Based on the Bridwell’s posterior fusion grading system, there were no significant differences in the fusion rates between MITLIF and open TLIF patients in the study. A total of 93.2 % (41/44) of the MITLIF group and 92.1 % (35/38) of the open TLIF achieved grade I or grade II fusion (p > 0.05). The complications included dura tear, superficial wound infection and overlong screws. The overall complication rate for MITLIF (11.4 %) is nearly the same for the open group (12.1 %) (p > 0.05). No device-related complications, such as hardware loosening or breakage, cage migration, or neurological injury due to violation of the pedicle cortex by the screws, occurred in either group. No radiological signs of adjacent segment degeneration (ASD) were found in both groups.

Minimally invasive spinal fusion using the MITLIF technique is efficacious and safe. However, the need for intra-operative fluoroscopy poses disadvantages.

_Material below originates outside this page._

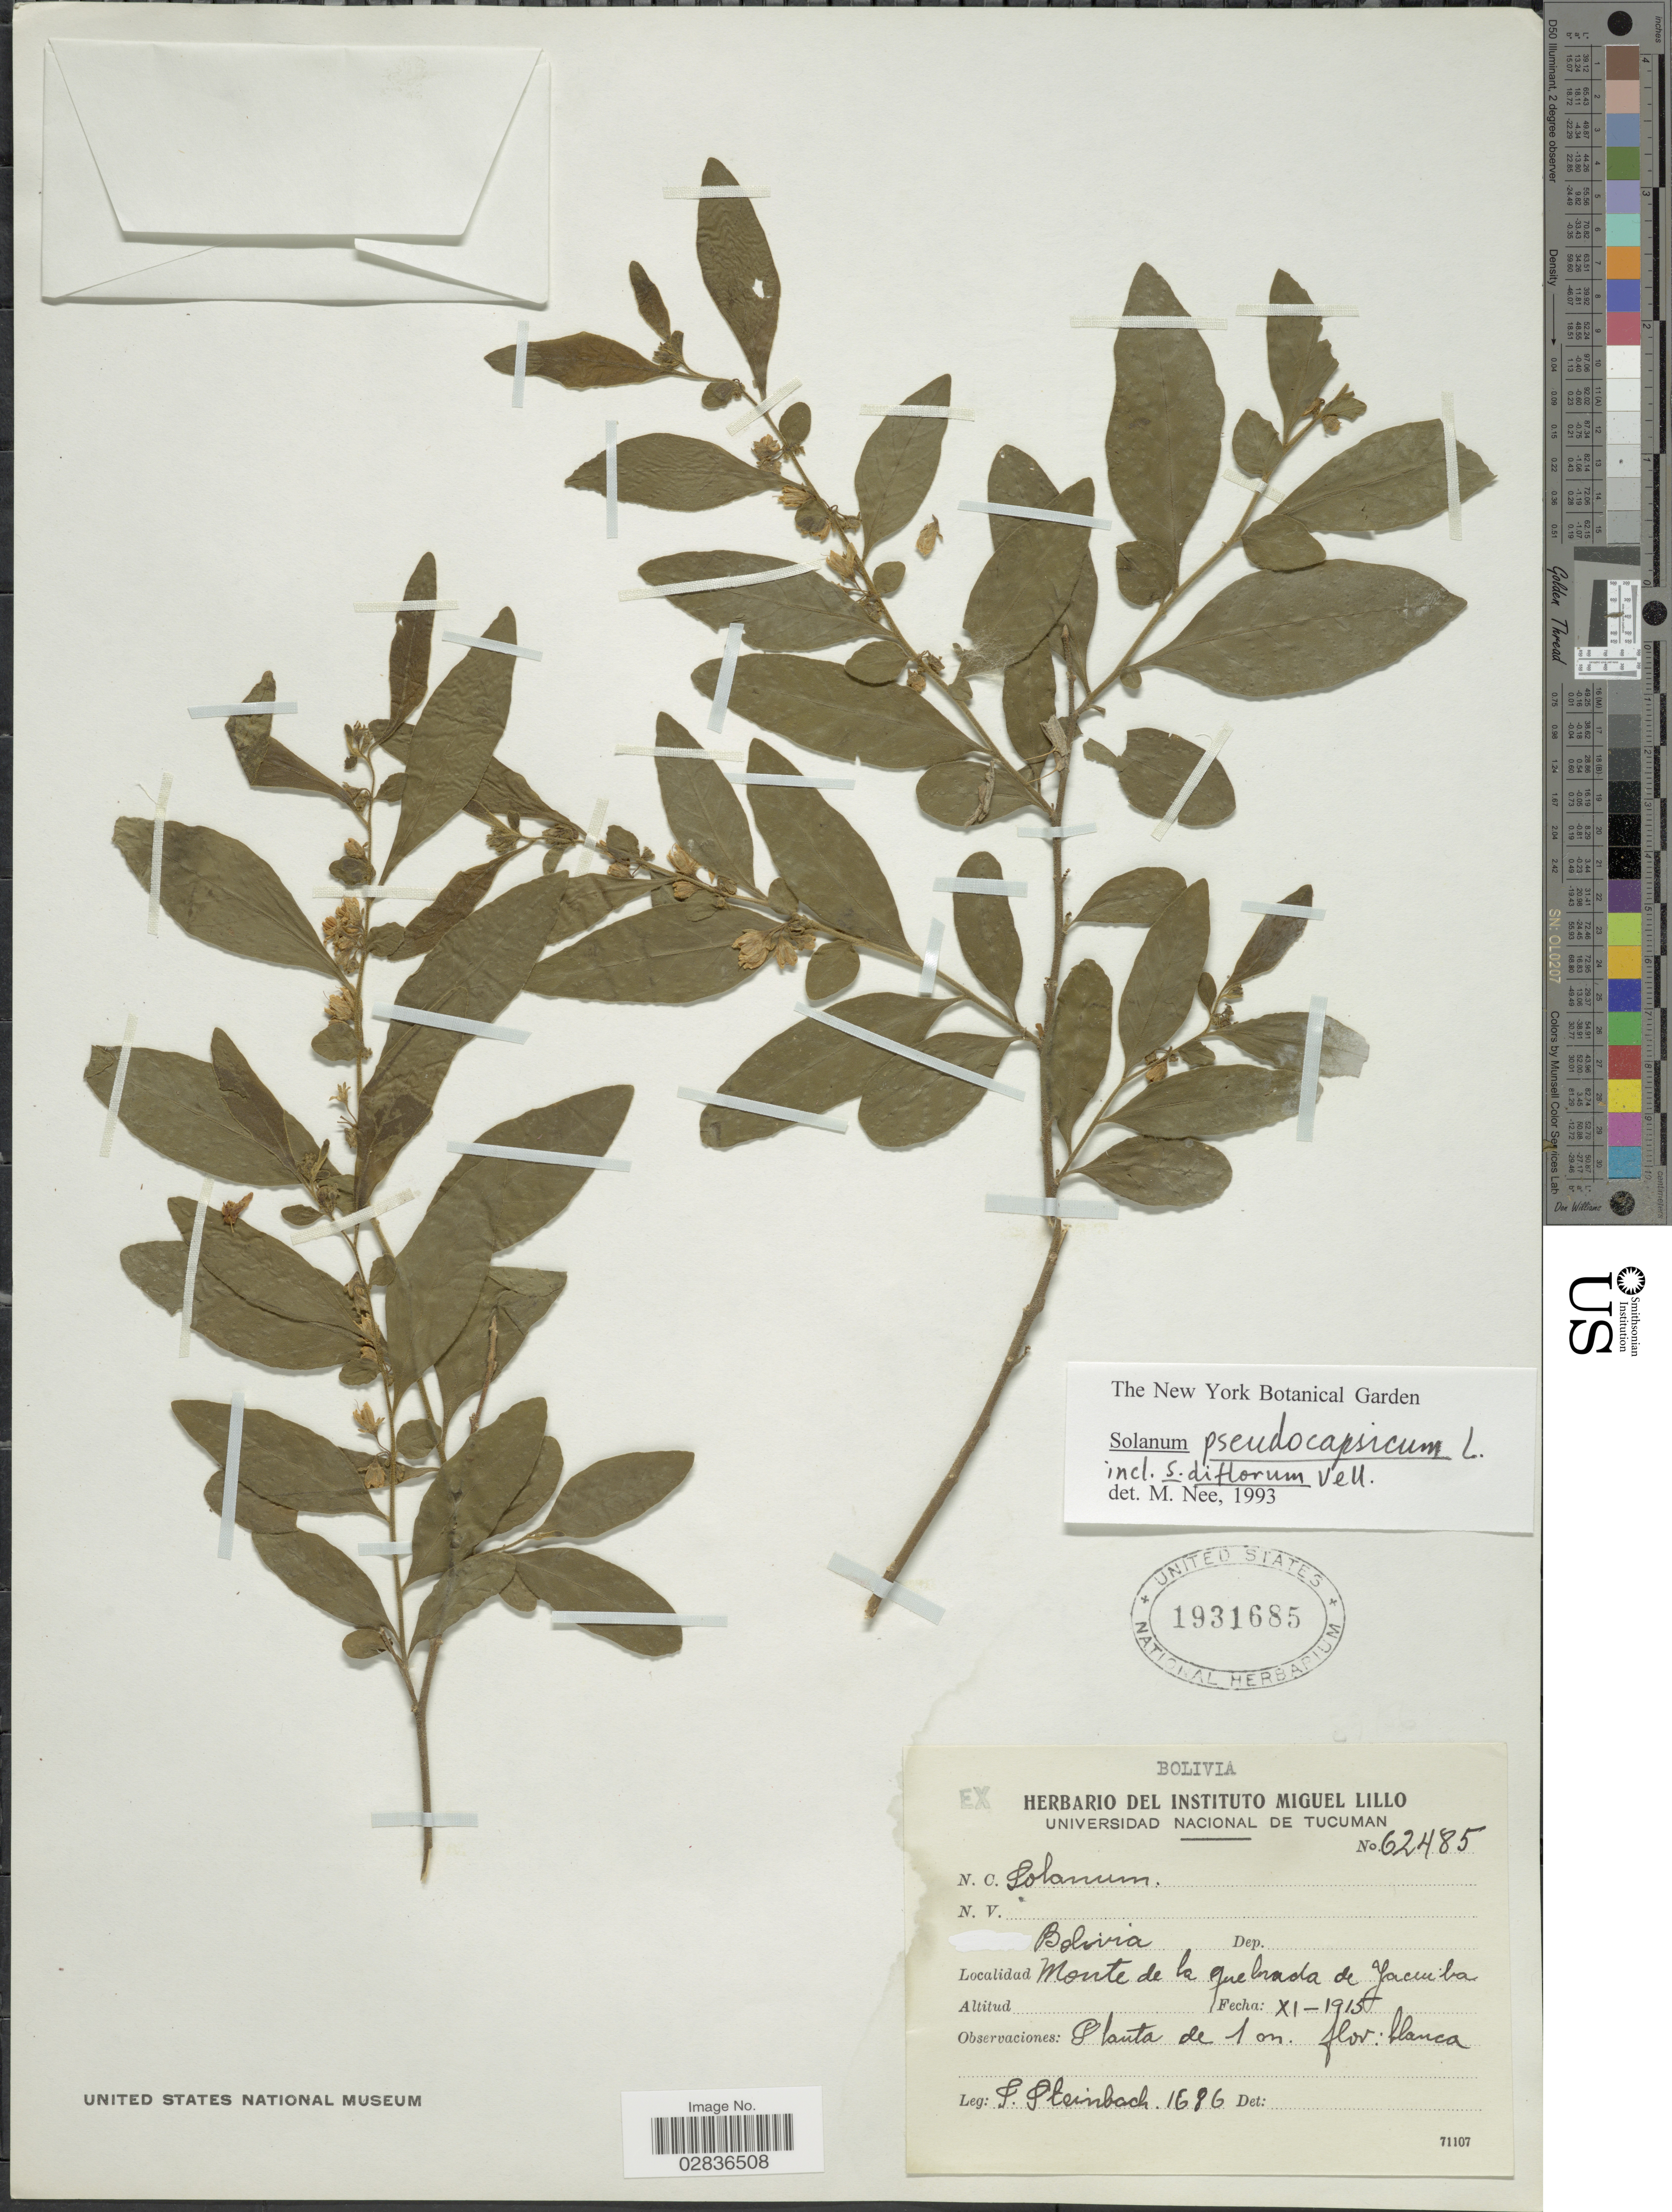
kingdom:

Occupational radiation exposure is not a negligible issue in daily clinics, and consensus that its hazards must be acknowledged and better understood has been made by the major American societies of physicians [31]. It has been indicated that radiation had a certain randomness or linear relationship with the occurrence of cancer and cataracts [32], and recently the International Commission on Radiological Protection recommended that for occupational exposure in planned exposure situations, the equivalent dose limit for the lens of the eye be reduced from 150 mSv to 20 mSv in a year based on robust epidemiological evidence [33]. Therefore, we must take complete protection such as wearing leaded apron and glasses during surgery and mitigate radiation exposure to the greatest extent possible. Our study indeed found much longer X-ray exposure time in the MITLIF group. At this point, the surgeons’ experience in minimally invasive surgery should not be neglected. Compared to open TLIF, MITLIF is technically more challenging, because the surgery involves a much smaller operative field and lacks of visualization of the bony landmarks, and the tactile feedback can also hinder the accurate decompression, interbody fusion and percutaneous pedicle screw placement. This technique, as with all minimally invasive surgical strategies, requires a steep learning curve. This is associated with significantly longer X-ray exposure time.

The present study is not without limitations. First, the sample size was small and the follow-up periods were short. Finally, postoperative MRI or CT scans were not performed in all patients, so deviations would exist when assessing the fusion status and ASD.

Conclusion

MITLIF was superior to the traditional open TLIF in the management of two-level degenerative lumbar diseases. The minimally invasive procedure was superior in terms of postoperative back pain and leg pain, intra-operative blood loss, transfusion and duration of hospital stay postoperatively. However, it required much more radiation exposure.